Moses the camel, used by local live nativity groups as a prop, has been discovered by movie makers. That’s right, he is becoming known as an actor in some local church movies.
“He’s been in some movies made by the LDS Church,” said Brad Tolman of Young Ward. “My two sons took him up to the Oregon coast to be in another movie recently.”
In many of the modern Book of Mormon and Bible videos being produced by the Church of Jesus Christ of Latter-day Saints, if there is a camel in the scene it is likely Moses.
Camels are not as plentiful as horses or other livestock, the even-toed ungulates are hard to find in these parts.

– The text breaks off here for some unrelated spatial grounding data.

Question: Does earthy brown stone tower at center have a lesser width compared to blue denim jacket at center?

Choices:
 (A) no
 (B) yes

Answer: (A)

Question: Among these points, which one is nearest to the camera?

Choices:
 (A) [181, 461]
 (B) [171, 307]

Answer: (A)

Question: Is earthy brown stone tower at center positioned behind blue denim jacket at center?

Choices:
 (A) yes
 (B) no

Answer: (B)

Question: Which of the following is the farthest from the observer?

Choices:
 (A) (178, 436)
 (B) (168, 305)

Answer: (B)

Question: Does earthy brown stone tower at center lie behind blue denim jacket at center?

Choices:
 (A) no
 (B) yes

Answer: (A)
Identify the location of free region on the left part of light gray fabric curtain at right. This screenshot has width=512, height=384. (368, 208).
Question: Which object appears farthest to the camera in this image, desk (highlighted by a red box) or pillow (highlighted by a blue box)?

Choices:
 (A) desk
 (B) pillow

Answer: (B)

Sixteen years ago, Tolman traded a horse for Moses. He was just weaned from his mother when Tolman got him from his trading partner in Colorado.
Horses have different reactions to the camel. It takes a while, for them to get use to him, Tolman said.

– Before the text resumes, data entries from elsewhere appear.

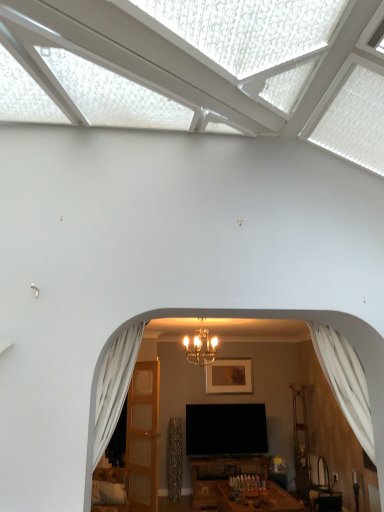
Where is `white sheer curtain at left, positioned as the 1th curtain in left-to-right order`? This screenshot has height=512, width=384. white sheer curtain at left, positioned as the 1th curtain in left-to-right order is located at coordinates (114, 386).

Image resolution: width=384 pixels, height=512 pixels. What do you see at coordinates (345, 381) in the screenshot? I see `white sheer curtain at right, placed as the 2th curtain when sorted from left to right` at bounding box center [345, 381].

This screenshot has height=512, width=384. In order to click on matte gold picture frame at center in this screenshot , I will do `click(229, 376)`.

You are a GUI agent. You are given a task and a screenshot of the screen. Output one action in this format:
    pyautogui.click(x=<x>, y=<y>)
    Task: Click on the white sheer curtain at left, positioned as the 1th curtain in left-to-right order
    This screenshot has height=512, width=384.
    Given the screenshot: What is the action you would take?
    pyautogui.click(x=114, y=386)

You are a GUI agent. You are given a task and a screenshot of the screen. Output one action in this format:
    pyautogui.click(x=<x>, y=<y>)
    Task: Click on the door that appears behind the metallic chandelier at center
    
    Given the screenshot: What is the action you would take?
    (x=143, y=436)

From a real-world perspective, between metallic chandelier at center and light brown wooden door at center, who is vertically higher?

metallic chandelier at center, from a real-world perspective.

Which point is more forward, (199, 332) or (151, 361)?

Point (199, 332)

Is light brown wooden door at center at the back of metallic chandelier at center?

No.

Is white sheer curtain at right, the first curtain viewed from the right, in front of light brown wooden door at center?

Yes, white sheer curtain at right, the first curtain viewed from the right, is in front of light brown wooden door at center.

The height and width of the screenshot is (512, 384). I want to click on curtain that is the 2nd one when counting rightward from the light brown wooden door at center, so click(345, 381).

Is white sheer curtain at right, the first curtain viewed from the right, bigger or smaller than light brown wooden door at center?

Clearly, white sheer curtain at right, the first curtain viewed from the right, is smaller in size than light brown wooden door at center.

Is white sheer curtain at right, the first curtain viewed from the right, wider or thinner than light brown wooden door at center?

Clearly, white sheer curtain at right, the first curtain viewed from the right, has more width compared to light brown wooden door at center.

Is metallic chandelier at center positioned behind matte gold picture frame at center?

That is False.

Is metallic chandelier at center completely or partially outside of matte gold picture frame at center?

Yes, metallic chandelier at center is located beyond the bounds of matte gold picture frame at center.

From the image's perspective, is metallic chandelier at center positioned above or below matte gold picture frame at center?

From the image's perspective, metallic chandelier at center appears above matte gold picture frame at center.

Which of these two, metallic chandelier at center or matte gold picture frame at center, stands taller?

matte gold picture frame at center is taller.

Is white sheer curtain at left, positioned as the 1th curtain in left-to-right order, in contact with matte gold picture frame at center?

No, white sheer curtain at left, positioned as the 1th curtain in left-to-right order, is not beside matte gold picture frame at center.

From the picture: Is white sheer curtain at left, arranged as the second curtain when viewed from the right, not within matte gold picture frame at center?

Yes.

Is white sheer curtain at left, positioned as the 1th curtain in left-to-right order, shorter than matte gold picture frame at center?

No, white sheer curtain at left, positioned as the 1th curtain in left-to-right order, is not shorter than matte gold picture frame at center.

Is matte gold picture frame at center not within white sheer curtain at left, positioned as the 1th curtain in left-to-right order?

Yes, matte gold picture frame at center is outside of white sheer curtain at left, positioned as the 1th curtain in left-to-right order.

I want to click on the 2nd curtain in front of the matte gold picture frame at center, so tap(114, 386).

Is point (223, 391) closer or farther from the camera than point (129, 381)?

Point (223, 391) is farther from the camera than point (129, 381).

Can you confirm if matte gold picture frame at center is taller than white sheer curtain at left, positioned as the 1th curtain in left-to-right order?

No.

How different are the orientations of light brown wooden door at center and white sheer curtain at left, arranged as the second curtain when viewed from the right, in degrees?

The facing directions of light brown wooden door at center and white sheer curtain at left, arranged as the second curtain when viewed from the right, are 123 degrees apart.

From a real-world perspective, is light brown wooden door at center physically located above or below white sheer curtain at left, arranged as the second curtain when viewed from the right?

In terms of real-world spatial position, light brown wooden door at center is below white sheer curtain at left, arranged as the second curtain when viewed from the right.

Is light brown wooden door at center wider or thinner than white sheer curtain at left, arranged as the second curtain when viewed from the right?

Considering their sizes, light brown wooden door at center looks slimmer than white sheer curtain at left, arranged as the second curtain when viewed from the right.

Is matte gold picture frame at center not inside light brown wooden door at center?

Indeed, matte gold picture frame at center is completely outside light brown wooden door at center.

Can you confirm if matte gold picture frame at center is smaller than light brown wooden door at center?

Indeed, matte gold picture frame at center has a smaller size compared to light brown wooden door at center.

In the scene shown: Does matte gold picture frame at center appear on the left side of light brown wooden door at center?

No.

I want to click on light fixture located on the right of light brown wooden door at center, so click(x=201, y=347).

Find the location of a particular element. The width and height of the screenshot is (384, 512). the 1st curtain positioned above the light brown wooden door at center (from a real-world perspective) is located at coordinates (345, 381).

Considering their positions, is white sheer curtain at right, placed as the 2th curtain when sorted from left to right, positioned further to metallic chandelier at center than light brown wooden door at center?

white sheer curtain at right, placed as the 2th curtain when sorted from left to right, lies further to metallic chandelier at center than the other object.

When comparing their distances from metallic chandelier at center, does white sheer curtain at left, positioned as the 1th curtain in left-to-right order, or matte gold picture frame at center seem further?

white sheer curtain at left, positioned as the 1th curtain in left-to-right order.

Which object lies nearer to the anchor point light brown wooden door at center, white sheer curtain at right, the first curtain viewed from the right, or matte gold picture frame at center?

matte gold picture frame at center lies closer to light brown wooden door at center than the other object.

Looking at the image, which one is located further to white sheer curtain at left, arranged as the second curtain when viewed from the right, light brown wooden door at center or white sheer curtain at right, the first curtain viewed from the right?

light brown wooden door at center is positioned further to the anchor white sheer curtain at left, arranged as the second curtain when viewed from the right.

Looking at this image, from the image, which object appears to be farther from metallic chandelier at center, white sheer curtain at right, placed as the 2th curtain when sorted from left to right, or white sheer curtain at left, positioned as the 1th curtain in left-to-right order?

The object further to metallic chandelier at center is white sheer curtain at left, positioned as the 1th curtain in left-to-right order.

Considering their positions, is metallic chandelier at center positioned further to white sheer curtain at left, positioned as the 1th curtain in left-to-right order, than matte gold picture frame at center?

Among the two, matte gold picture frame at center is located further to white sheer curtain at left, positioned as the 1th curtain in left-to-right order.

From the image, which object appears to be nearer to white sheer curtain at right, the first curtain viewed from the right, metallic chandelier at center or light brown wooden door at center?

metallic chandelier at center lies closer to white sheer curtain at right, the first curtain viewed from the right, than the other object.

Which object lies nearer to the anchor point light brown wooden door at center, matte gold picture frame at center or metallic chandelier at center?

matte gold picture frame at center.

Where is `light fixture between white sheer curtain at right, placed as the 2th curtain when sorted from left to right, and light brown wooden door at center, along the z-axis`? The height and width of the screenshot is (512, 384). light fixture between white sheer curtain at right, placed as the 2th curtain when sorted from left to right, and light brown wooden door at center, along the z-axis is located at coordinates (201, 347).

The height and width of the screenshot is (512, 384). I want to click on door positioned between metallic chandelier at center and matte gold picture frame at center from near to far, so click(x=143, y=436).

Where is `curtain positioned between white sheer curtain at left, arranged as the second curtain when viewed from the right, and metallic chandelier at center from near to far`? Image resolution: width=384 pixels, height=512 pixels. curtain positioned between white sheer curtain at left, arranged as the second curtain when viewed from the right, and metallic chandelier at center from near to far is located at coordinates (345, 381).

The image size is (384, 512). I want to click on curtain between white sheer curtain at left, arranged as the second curtain when viewed from the right, and light brown wooden door at center in the front-back direction, so click(345, 381).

“When we buy a new horse, they don’t know what to make of him,” Tolman said. “When we put a horse in the pasture for the first time with Moses, he used to chase them around a bit.”
Moses is dromedary, or one humped camel. A two humped camel is a Bactrian camel.
Arabian camels like Moses have three sets of eyelids, and two rows of eyelashes to keep sand out of their eyes. He can also close off his nostrils during sandstorms in his native country. The hump on his back can store 80 pounds of fat, and he can go three weeks without eating or drinking. When he does finally drink, a thirsty camel can take in 30 gallons of water in 13 minutes.
Moses has been broke for riding, and the Tolmans have several different saddles for him.
The camel makes the rounds during the Christmas season; he is scheduled for 15 nights in December. One of productions will be at the Nibley Live Nativity. It will be held at the historic Morgan Farm located at 2726 S. 800 W. in Nibley, December 7, 8 and 10.
The Nibley live nativity features community volunteers dressed in period clothing, with animals that could have certainly been around at the time of the birth of Christ.
Suggested donations are 10 cans of food or $15 a family, or three cans of food or $3 per person. Organizers of the event said you can bring whatever you can afford.